IMO STT -> LLM -> TTS is a dead end. The future is end-to-end. I played with this two years ago and even made a demo you can install locally on a gaming GPU: https://github.com/jdarpinian/chirpy, but concluded that making something worth using for real tasks would require training of end-to-end models. A really interesting problem I would love to tackle, but out of my budget for a side project.

▲

donpark 8 minutes ago | parent | next [-]

But I've read somewhere that KV cache for speech-to-speech model explodes in size with each turn which could make on-device full-duplex S2S unusable except for quick chats.

▲

nicktikhonov 3 hours ago | parent | prev | next [-]

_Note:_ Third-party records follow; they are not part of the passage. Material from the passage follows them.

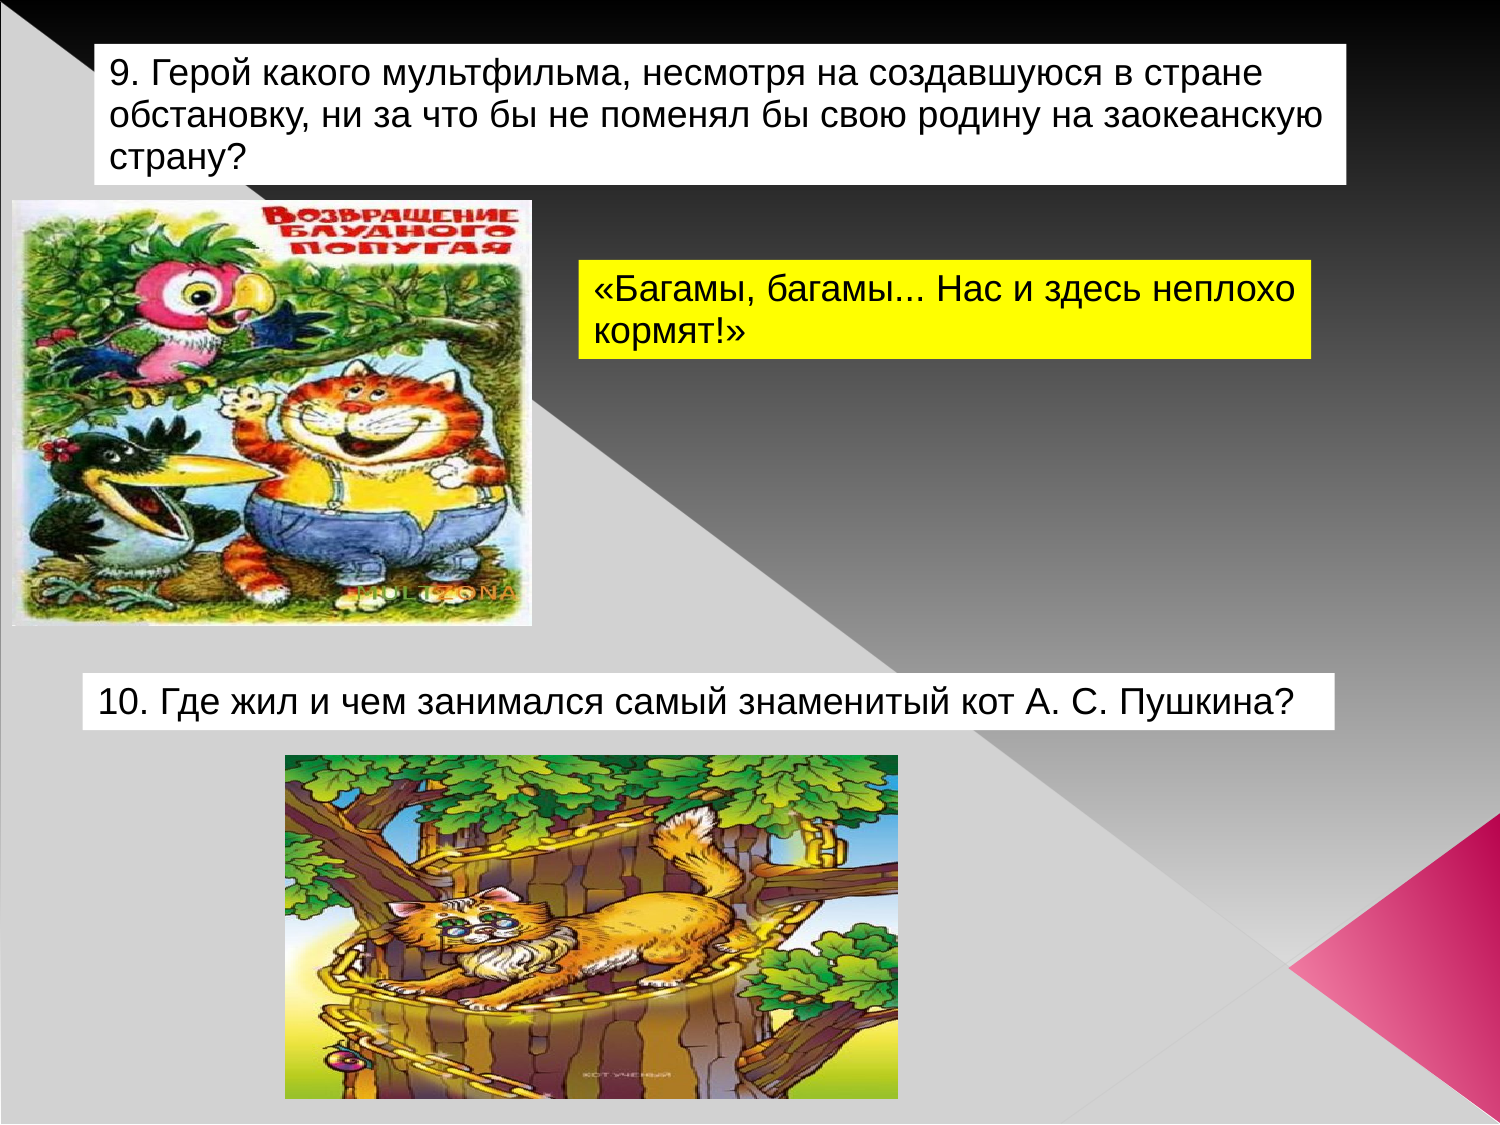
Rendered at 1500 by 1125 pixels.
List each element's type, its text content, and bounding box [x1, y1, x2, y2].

text_box «Багамы, багамы... Нас и здесь неплохо кормят!» [578, 259, 1312, 359]
text_box 9. Герой какого мультфильма, несмотря на создавшуюся в стране обстановку, ни за что бы не поменял бы свою родину на заокеанскую страну? [94, 43, 1347, 185]
picture [285, 755, 898, 1099]
picture [12, 200, 532, 626]
text_box 10. Где жил и чем занимался самый знаменитый кот А. С. Пушкина? [82, 673, 1335, 731]
title [75, 43, 1425, 274]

If you're of that opinion, you'll enjoy the new stuff coming out from nvidia:

https://research.nvidia.com/labs/adlr/personaplex/

▲

woodson 2 hours ago | parent [-]

You mean Moshi (https://github.com/kyutai-labs/moshi)? Since Personaplex is just a finetuned Moshi model.

	▲	mountainriver 2 hours ago \| parent [-]
		Yeah except moshi doesn’t sound good at all

▲

com2kid 40 minutes ago | parent | prev [-]

The advantage is being able to plug in new models to each piece of the pipeline.

Is it super sexy? No. But each individual type of model is developing at a different rate (TTS moves really fast, low latency STT/ASR moved slower, LLMs move at a pretty good pace).